Nilai kontrak proyek tersebut mencapai Rp43,74 miliar dan diyakini akan memberikan kontribusi positif terhadap kinerja perseroan pada 2026 hingga 2027.
Berdasarkan keterbukaan informasi yang disampaikan kepada Otoritas Jasa Keuangan (OJK) dan Bursa Efek Indonesia (BEI), SUNI resmi ditunjuk sebagai pemenang tender oleh PT Pertamina EP pada 24 Juli 2026. Penunjukan tersebut mengacu pada Surat Penunjukan Pemenang Tender Nomor 930/PHR70510/2026-S0 untuk tender pengadaan Wellhead dan X-Mass Tree di Pertamina Regional 1.
Kontrak yang diperoleh perseroan memiliki nilai sebesar Rp43.737.810.000 dengan masa pelaksanaan selama 1 tahun, 4 bulan, dan 50 hari kalender.
Direktur PT Sunindo Pratama Tbk, Freddy Soejandy, menyampaikan bahwa keberhasilan memenangkan tender tersebut menjadi langkah strategis bagi perseroan dalam memperkuat posisi di industri pendukung migas nasional.
“Keberhasilan Perseroan memenangkan tender diharapkan memberikan dampak positif terhadap kegiatan operasional Perseroan melalui penambahan proyek yang dikerjakan, serta berpotensi meningkatkan pendapatan dan profitabilitas Perseroan selama 2026-2027,” ujar Freddy Soejandy dalam keterbukaan informasi perseroan, Senin (27/7/2026).
Menurutnya, tambahan proyek tersebut juga diharapkan semakin memperkokoh rekam jejak SUNI dalam memenuhi kebutuhan industri migas nasional, sehingga membuka peluang memperoleh proyek-proyek strategis lainnya di masa mendatang.

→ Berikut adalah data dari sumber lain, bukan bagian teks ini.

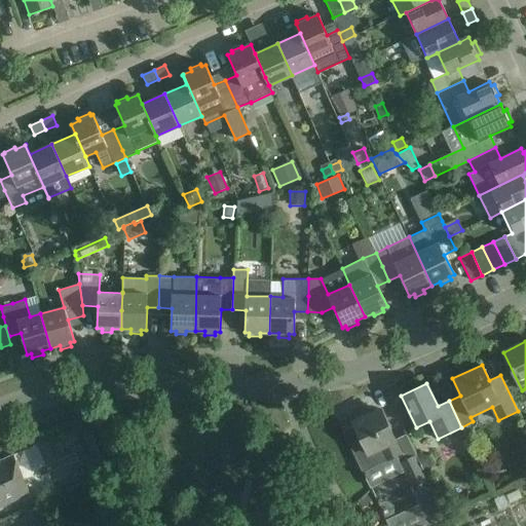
[(396,441),(380,409),(353,422),(354,425),(342,431),(347,441),(364,471),(400,453),(395,442),(396,441)]
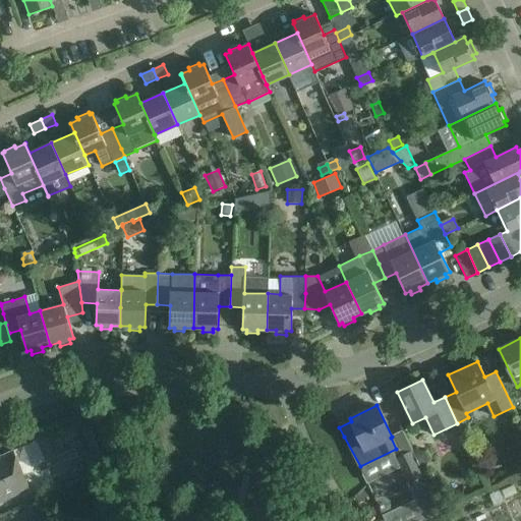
[(110,444),(91,452),(97,467),(116,459),(110,444)]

Freddy menambahkan, keberhasilan memenangkan tender dari Pertamina EP menjadi bukti kepercayaan pelanggan terhadap kemampuan perseroan dalam menyediakan produk dan layanan untuk sektor energi.
“Selain itu, keberhasilan tersebut diharapkan memperkuat posisi Perseroan dalam memperoleh peluang proyek-proyek berikutnya,” katanya.

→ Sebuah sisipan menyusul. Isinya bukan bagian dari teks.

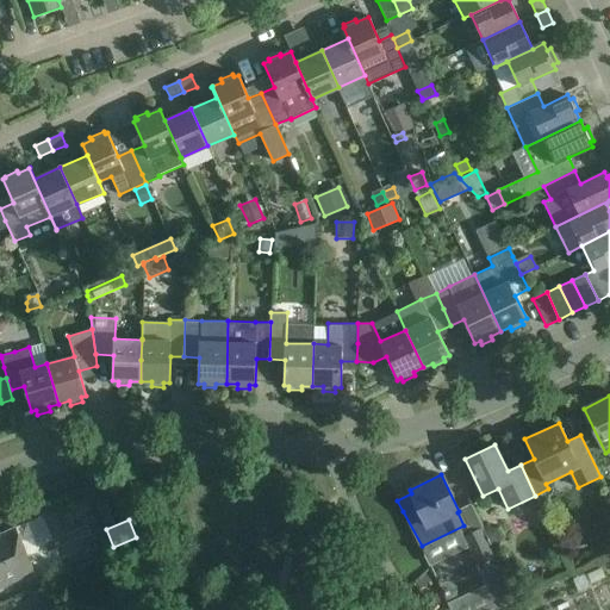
[(486,527),(483,529),(493,551),(497,548),(500,539),(496,529),(486,527)]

Sebagai informasi, PT Sunindo Pratama Tbk merupakan perusahaan yang bergerak di bidang perdagangan besar mesin, peralatan dan perlengkapan industri, perdagangan berbasis kontrak, perdagangan logam untuk kebutuhan konstruksi, penyewaan peralatan pertambangan dan energi, serta jasa konsultasi manajemen.
Dengan tambahan kontrak baru ini, SUNI diperkirakan akan memiliki backlog proyek yang lebih kuat untuk menopang pendapatan dalam dua tahun ke depan. Keberhasilan tersebut sekaligus mempertegas posisi perseroan sebagai salah satu penyedia peralatan pendukung industri migas yang terus dipercaya dalam proyek-proyek strategis nasional.